Di tempat petualangan sebelumnya jalan tanah itu datar. Sekarang aku
berada dijalur tanah berbukit. Untuk bisa menanjak dan menuruni jalan
berbukit, perlu konsentrasi penuh. Hati dan pikiran harus berada di
tempat, tidak boleh melayang sana-sini. Salah-salah motor bisa termundur
dan tumbang. Lebih ekstrem lagi kalau tidak hati-hati diturunan, bisa
saja cungkir balik dengan motor yang dikendarai. Namun kadang bayanganmu
melintas di benakku, David. Mungkin karena aku sangat merindukanmu.
Maaf ya, kali ini aku mengusir bayanganmu sebentar agar tidak menganggu
konsentrasiku mengendarai motor.
Jaraknya jauh loh, David. Perlu waktu kurang lebih tiga jam untuk
sampai ke tujuan. Berkali-kali aku menarik napas panjang, berteriak
menghilangkan rasa takut. Temanku yang sudah terbiasa hanya tertawa
melihat tingkahku. Seorang teman lain tidak menyangka mendengar aku
membawa motor sendiri dalam kondisi jalanan licin. David … untuk kali
ini panggilan wonder women-mu berlaku untukku. Hahahaha ….

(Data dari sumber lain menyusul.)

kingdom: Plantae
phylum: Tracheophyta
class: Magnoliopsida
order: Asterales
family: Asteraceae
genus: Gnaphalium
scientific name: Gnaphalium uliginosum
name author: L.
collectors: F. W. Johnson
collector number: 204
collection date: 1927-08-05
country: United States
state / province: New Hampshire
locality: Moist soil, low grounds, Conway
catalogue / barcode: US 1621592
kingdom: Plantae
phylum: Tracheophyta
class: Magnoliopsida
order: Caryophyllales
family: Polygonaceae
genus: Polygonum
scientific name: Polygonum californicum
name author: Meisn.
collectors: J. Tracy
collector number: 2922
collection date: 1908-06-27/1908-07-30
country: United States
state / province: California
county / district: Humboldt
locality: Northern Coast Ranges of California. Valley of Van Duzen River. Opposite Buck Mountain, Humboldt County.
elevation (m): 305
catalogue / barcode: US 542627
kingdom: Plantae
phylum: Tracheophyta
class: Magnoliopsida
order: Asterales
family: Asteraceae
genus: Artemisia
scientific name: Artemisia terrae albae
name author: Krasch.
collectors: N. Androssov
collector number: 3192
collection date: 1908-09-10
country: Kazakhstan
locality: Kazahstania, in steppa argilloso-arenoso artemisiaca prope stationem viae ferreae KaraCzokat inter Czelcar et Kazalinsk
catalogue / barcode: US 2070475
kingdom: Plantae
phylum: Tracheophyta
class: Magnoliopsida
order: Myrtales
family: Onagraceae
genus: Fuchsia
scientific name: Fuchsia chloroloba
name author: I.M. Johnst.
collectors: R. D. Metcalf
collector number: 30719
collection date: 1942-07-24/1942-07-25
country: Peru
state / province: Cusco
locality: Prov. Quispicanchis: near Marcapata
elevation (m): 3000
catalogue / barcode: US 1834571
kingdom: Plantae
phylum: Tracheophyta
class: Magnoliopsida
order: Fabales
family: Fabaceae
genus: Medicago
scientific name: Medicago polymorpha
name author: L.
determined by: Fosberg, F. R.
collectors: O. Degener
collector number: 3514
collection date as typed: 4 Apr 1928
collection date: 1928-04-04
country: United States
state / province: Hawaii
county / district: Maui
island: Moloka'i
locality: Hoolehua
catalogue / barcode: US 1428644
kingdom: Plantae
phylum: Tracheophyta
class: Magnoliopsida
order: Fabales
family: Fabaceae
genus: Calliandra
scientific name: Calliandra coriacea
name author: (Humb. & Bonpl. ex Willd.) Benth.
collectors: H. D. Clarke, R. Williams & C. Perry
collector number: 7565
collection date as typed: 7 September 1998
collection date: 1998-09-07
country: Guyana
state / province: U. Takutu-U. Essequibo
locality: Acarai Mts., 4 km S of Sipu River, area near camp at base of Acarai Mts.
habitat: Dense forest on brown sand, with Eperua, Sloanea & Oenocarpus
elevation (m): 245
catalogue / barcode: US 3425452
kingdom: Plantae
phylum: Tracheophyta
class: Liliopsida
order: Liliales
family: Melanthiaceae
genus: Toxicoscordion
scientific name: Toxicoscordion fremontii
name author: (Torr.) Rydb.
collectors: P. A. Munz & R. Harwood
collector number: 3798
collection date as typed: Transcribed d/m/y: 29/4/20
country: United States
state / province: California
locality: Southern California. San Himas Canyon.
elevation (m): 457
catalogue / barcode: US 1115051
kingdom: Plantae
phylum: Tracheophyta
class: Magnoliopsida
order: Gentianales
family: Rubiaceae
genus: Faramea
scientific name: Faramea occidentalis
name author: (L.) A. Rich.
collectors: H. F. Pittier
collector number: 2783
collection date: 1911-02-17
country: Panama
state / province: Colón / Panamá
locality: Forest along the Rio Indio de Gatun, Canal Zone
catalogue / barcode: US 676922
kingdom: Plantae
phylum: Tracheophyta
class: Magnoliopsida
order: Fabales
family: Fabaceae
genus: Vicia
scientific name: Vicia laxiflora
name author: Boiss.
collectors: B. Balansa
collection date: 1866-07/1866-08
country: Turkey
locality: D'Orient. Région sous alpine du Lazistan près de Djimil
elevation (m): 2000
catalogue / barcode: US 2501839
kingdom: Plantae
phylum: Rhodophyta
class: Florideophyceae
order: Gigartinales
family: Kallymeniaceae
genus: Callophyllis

Hari ini aku bekerja di malam hari. Aku dan dua orang temanku
berkunjung ke sebuah rumah warga. Jalanan gelap gulita, kami hanya
mengandalkan lampu sorot motor. Rumah warga tersebut agak di atas bukit
dan tidak ada listrik, temanku berinisiatif menggunakan lampu pada
kamera yang dibawanya.
Aku bertemu seorang ibu, ia tinggal di rumah sangat-sangat sederhana.
Oh Tuhan, saat ia menyalakan pelita aku baru bisa melihat seisi
rumahnya. Rumah itu lebih kecil dari kamar tidurku di kota. Tak ada
sekat untuk sebuah kamar. Dindingnya terbuat dari susunan bambu berlapis
terpal.
Meski keadaan ibu ini sangat memprihatinkan, tetap ada kisah menarik
yang bisa kubagikan padamu, David. Ibu tersebut pendengarannya agak
kurang dan tidak lancar berbahasa Indonesia. Aku perlu bantuan seorang
teman untuk menterjemahkan perkataanku ke bahasa lokal. Dia juga harus
sedikit berteriak. “Bisa habis suaraku teriak-teriak,” tutur temanku
itu. Aku dan seorang teman lain tertawa melihat mereka berdua. Ibu
tersebut ikutan tertawa. Meski terkadang dia terlihat bingung mau
menjawab pertanyaanku, namun semuanya bisa berjalan lancar. Kami pulang
dengan sukacita setelah melewati waktu sebentar bersama ibu tersebut.
David … aku tersadar akan sesuatu – teman-teman bilang aku sangat
cocok mengurusi semua ini. Awalnya aku bingung, namun sekarang aku mulai
mengerti. Bertemu mereka adalah rencana Tuhan untukku agar aku lebih
bisa mensyukuri hidup dan membantu sesama. Sekali pun melewati medan
yang ekstrem dan terkadang harus mengorbankan banyak tenaga dan waktu
pribadiku, aku bahagia melakukannya. Aku pun terinspirasi pada
perjuanganmu. Jadi, teruslah mendoakanku agar tetap tulus membantu
sesama yang berkekurangan.
Sumpah …! Menulis surat ini membuatku semakin rindu padamu. Sudah
saatnya kita mengatur waktu untuk petualangan istimewa bersama-sama.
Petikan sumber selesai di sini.